His research spanned both gas and solution phase physical organic chemistry. He is best known for his development of the flowing afterglow technique for the study of gas phase ion molecule reactions. He developed methods for gas phase hydrogen-deuterium exchange, substitution and elimination reactions, and comparisons of gas and solution phase reaction energetics.

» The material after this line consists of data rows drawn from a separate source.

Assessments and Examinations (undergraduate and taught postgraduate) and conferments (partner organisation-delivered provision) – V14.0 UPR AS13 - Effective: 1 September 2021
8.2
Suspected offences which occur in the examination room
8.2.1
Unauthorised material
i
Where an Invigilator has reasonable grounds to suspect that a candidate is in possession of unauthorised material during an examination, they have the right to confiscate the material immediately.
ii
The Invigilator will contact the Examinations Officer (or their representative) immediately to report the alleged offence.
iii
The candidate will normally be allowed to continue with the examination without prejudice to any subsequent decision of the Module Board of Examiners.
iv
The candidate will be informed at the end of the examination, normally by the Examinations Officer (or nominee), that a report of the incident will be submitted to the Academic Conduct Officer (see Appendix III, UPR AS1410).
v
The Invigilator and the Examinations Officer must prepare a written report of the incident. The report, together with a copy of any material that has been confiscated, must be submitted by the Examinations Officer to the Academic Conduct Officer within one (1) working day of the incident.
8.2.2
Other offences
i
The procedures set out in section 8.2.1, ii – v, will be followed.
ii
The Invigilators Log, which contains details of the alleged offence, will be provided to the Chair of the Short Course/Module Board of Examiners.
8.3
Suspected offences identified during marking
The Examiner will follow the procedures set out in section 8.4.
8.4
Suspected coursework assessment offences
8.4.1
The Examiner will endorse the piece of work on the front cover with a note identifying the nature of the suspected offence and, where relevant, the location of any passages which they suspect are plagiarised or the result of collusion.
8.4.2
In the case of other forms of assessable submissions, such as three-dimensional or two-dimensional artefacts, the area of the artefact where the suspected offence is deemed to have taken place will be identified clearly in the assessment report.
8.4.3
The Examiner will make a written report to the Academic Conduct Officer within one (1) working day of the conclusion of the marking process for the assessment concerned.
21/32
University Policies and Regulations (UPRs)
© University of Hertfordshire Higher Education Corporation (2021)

He was the author of “Introduction to Organic Chemistry” (with Douglas Applequist and Kenneth L. Rinehart) and “Exercises in Organic Spectroscopy” with Robert H. Shapiro.

==Awards==
DePuy was n National Institutes of Health Senior Postdoctoral Fellow, Alfred Sloan Fellow, and Guggenheim Fellow, Alexander von Humboldt Fellow. He received the Colorado Section of the American Chemical Society Gold Medallion Award, and the American Chemical Society James Flack Norris Award. He was a member of the American Academy of Arts and Sciences and National Academy of Sciences.